Porcine epidemic diarrhea virus (PEDV) infection poses a significant challenge to the swine industry, with limited effective control measures available. Poria cocos polysaccharides (PCP) is the primary active ingredient of Poria cocos, and has been demonstrated to show beneficial effects on intestinal damage in previous studies. However, its mechanism has not been fully understood. In the present study, 18 seven-day-old piglets were divided into 3 groups: Control group, PEDV group, and PCP + PEDV group. After three days of adaptation, piglets in the PCP + PEDV group were orally administered 10 mg/kg body weight/d PCP from d 4 to 10. On d 8, piglets were orally administered with PEDV at the dose of 10 TCID/piglet. This study aimed to investigate the potential effects of PCP on PEDV-induced intestinal injury and explored the underlying mechanisms.

RESULTS

The results showed that PCP administration effectively alleviated diarrhea, reduced PEDV replication in the small intestine and colon of piglets, and significantly improved intestinal mucosal morphology. Specifically, PCP increased the villus height in both the jejunum and ileum and increased the villus height to crypt depth ratio in the ileum (P < 0.05). Improved intestinal function was further evidenced by elevated plasma D-xylose levels and decreased diamine oxidase activity (P < 0.05). Transcriptomic and proteomic analyses revealed that lipid metabolism is a key pathway regulated by PCP during PEDV infection.

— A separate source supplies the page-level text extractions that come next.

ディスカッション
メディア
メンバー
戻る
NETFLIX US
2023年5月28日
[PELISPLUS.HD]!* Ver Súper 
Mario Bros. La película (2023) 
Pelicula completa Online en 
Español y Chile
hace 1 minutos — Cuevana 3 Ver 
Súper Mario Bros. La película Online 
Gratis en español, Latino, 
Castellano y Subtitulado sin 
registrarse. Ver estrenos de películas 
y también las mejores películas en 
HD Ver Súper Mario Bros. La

Notably, PCP significantly upregulated sphingolipid metabolism-related genes, including ectonucleotide pyrophosphatase/phosphodiesterase family member 7 and N-acylsphingosine amidohydrolase 2. Metabolomic analysis revealed that PCP primarily modulated the levels of plasmanylphosphoethanolamine, lysophosphatidylcholine, and carnitine. Additionally, PCP reversed the expression of key genes involved in fatty acid uptake, intracellular lipid transport, and fatty acid synthesis, such as fatty acid binding protein 2, fatty acid transport protein 4, apolipoprotein B, apolipoprotein C3, fatty acid synthase, long-chain fatty acyl CoA synthetase 3, lipoprotein lipase and acyl-CoA thioesterases 12 (P < 0.05).

CONCLUSIONS

These findings demonstrate that PCP mitigates PEDV-induced intestinal injury by modulating lipid metabolism and highlight its potential as a dietary supplement for enhancing anti-PEDV defenses and promoting intestinal health in piglets.